Cour de
Cassation
Chambre commerciale
| Audience
publique du 25 avril 2001 |
Cassation. |
N° de pourvoi : 97-12861
Publié au bulletin
Président : M. Dumas .
Rapporteur : Mme Graff.
Avocat général : M. Jobard.
Avocats : la SCP Gatineau, la SCP Nicolay et de Lanouvelle.
REPUBLIQUE FRANCAISE
AU NOM DU PEUPLE FRANCAIS
Attendu, selon l'arrêt déféré, que, par acte sous seing privé
du 28 juin 1988, la Banque populaire des Pyrénées-Orientales, de
l'Aude et de l'Ariège (la banque) a consenti à la société
Solaire Sud Logis (la société) un prêt de 39 000 francs,
garanti par le cautionnement solidaire de M. Malique ; que la société
ayant été mise en redressement judiciaire, la banque a assigné
la caution en exécution de ses engagements ; que M. Malique a résisté
en soutenant avoir déjà versé des acomptes pour un montant
total de 35 599,34 francs et a invoqué le non-respect par le créancier
de l'information légale due à la caution ;
Sur le moyen unique, pris
en ses première et deuxième branches :
(Publication sans intérêt)
;
Mais sur le moyen, pris
en sa troisième branche :
Vu l'article 48 de la loi
du 1er mars 1984 ;
Attendu que pour refuser
de prononcer la déchéance des intérêts contractuels, l'arrêt
se borne à retenir que la mise en demeure a été adressée à M.
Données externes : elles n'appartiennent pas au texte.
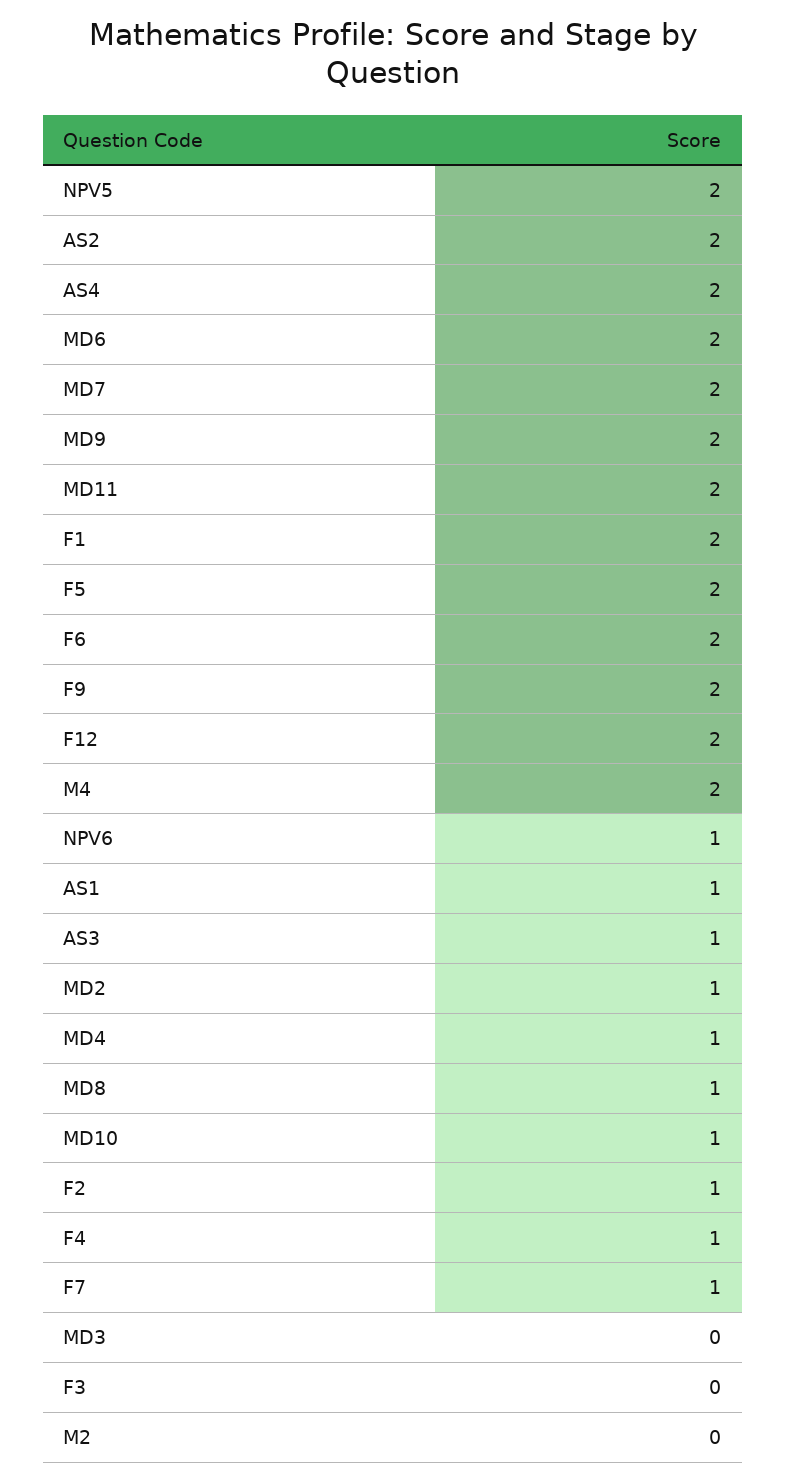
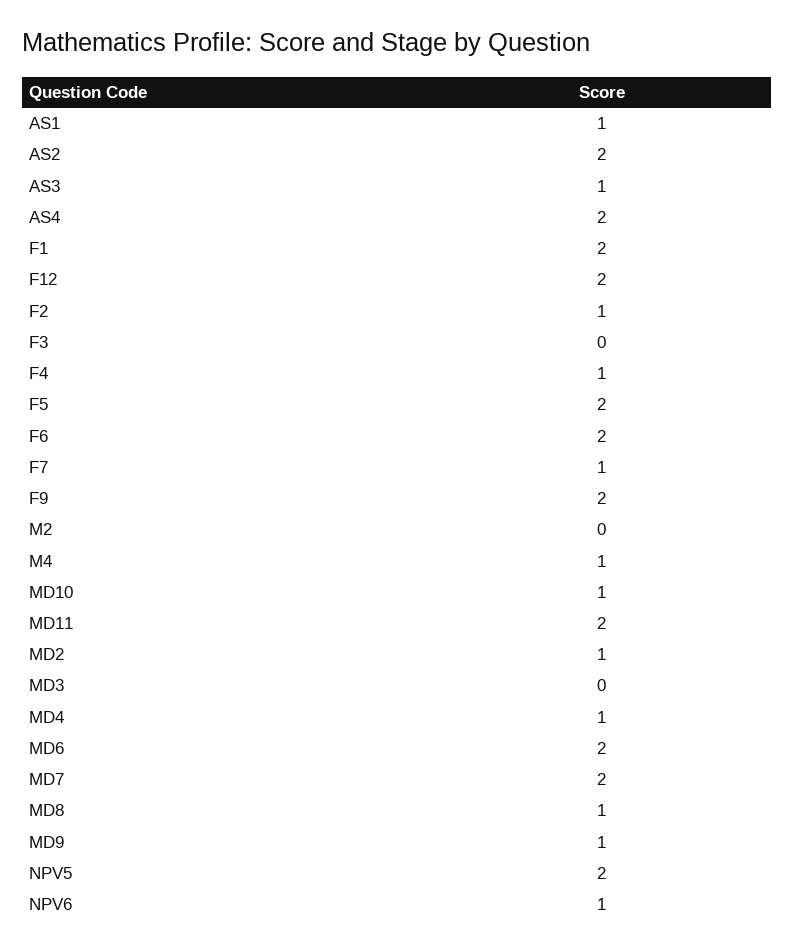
MD9: 2 -> 1
M4: 2 -> 1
Malique le 9 février 1989, soit antérieurement au 31 mars ;
Attendu qu'en
statuant ainsi, sans constater, comme il lui était demandé, que
la mise en demeure contenait les informations prévues par la loi,
la cour d'appel n'a pas donné de base légale à sa décision ;
Et sur la quatrième
branche du moyen :
Sur la fin de
non-recevoir opposée par la défense :
Attendu que la banque
soutient que le moyen tiré de l'absence d'information légale
au-delà de la mise en demeure est irrecevable comme nouveau ;
Mais attendu que M.
Malique ayant fait valoir, dans ses conclusions, sans distinction
de période, que la banque ne justifiait pas avoir respecté les
dispositions de l'article 48 de la loi du 1er mars 1984, le moyen
est recevable ;
Et sur le moyen :
Vu l'article 48 de la loi
du 1er mars 1984 ;
Attendu que pour refuser
de prononcer la déchéance des intérêts contractuels, l'arrêt
retient encore que l'obligation d'information n'existait plus à
compter de la mise en demeure ;
Attendu qu'en statuant
ainsi, alors que les établissements
de crédit ayant accordé à une entreprise un concours financier
au sens de l'article 48 de la loi du 1er mars 1984, sous la
condition d'un cautionnement, doivent se conformer aux
prescriptions de ce texte jusqu'à l'extinction de la dette
garantie par le cautionnement, la cour d'appel a violé le
texte suvisé ;
PAR CES MOTIFS :
CASSE ET ANNULE, dans
toutes ses dispositions, l'arrêt rendu le 19 décembre 1996,
entre les parties, par la cour d'appel de Montpellier ; remet, en
conséquence, la cause et les parties dans l'état où elles se
trouvaient avant ledit arrêt et, pour être fait droit, les
renvoie devant la cour d'appel d'Aix-en-Provence.
Publication : Bulletin 2001 IV N° 76 p. 73
Décision attaquée : Cour d'appel de Montpellier, 1996-12-19
Précédents jurisprudentiels : A RAPPROCHER : (1°). Chambre
commerciale, 1993-06-22, Bulletin 1993, IV, n° 257 (2), p. 181
(cassation). A RAPPROCHER : (2°). Chambre civile 1, 1995-06-27,
Bulletin 1995, I, n° 282, p. 195 (cassation partielle), et les
arrêts cités ; Chambre commerciale, 1998-10-27, Bulletin 1998,
IV, n° 255, p. 212 (cassation partielle), et les arrêts cités.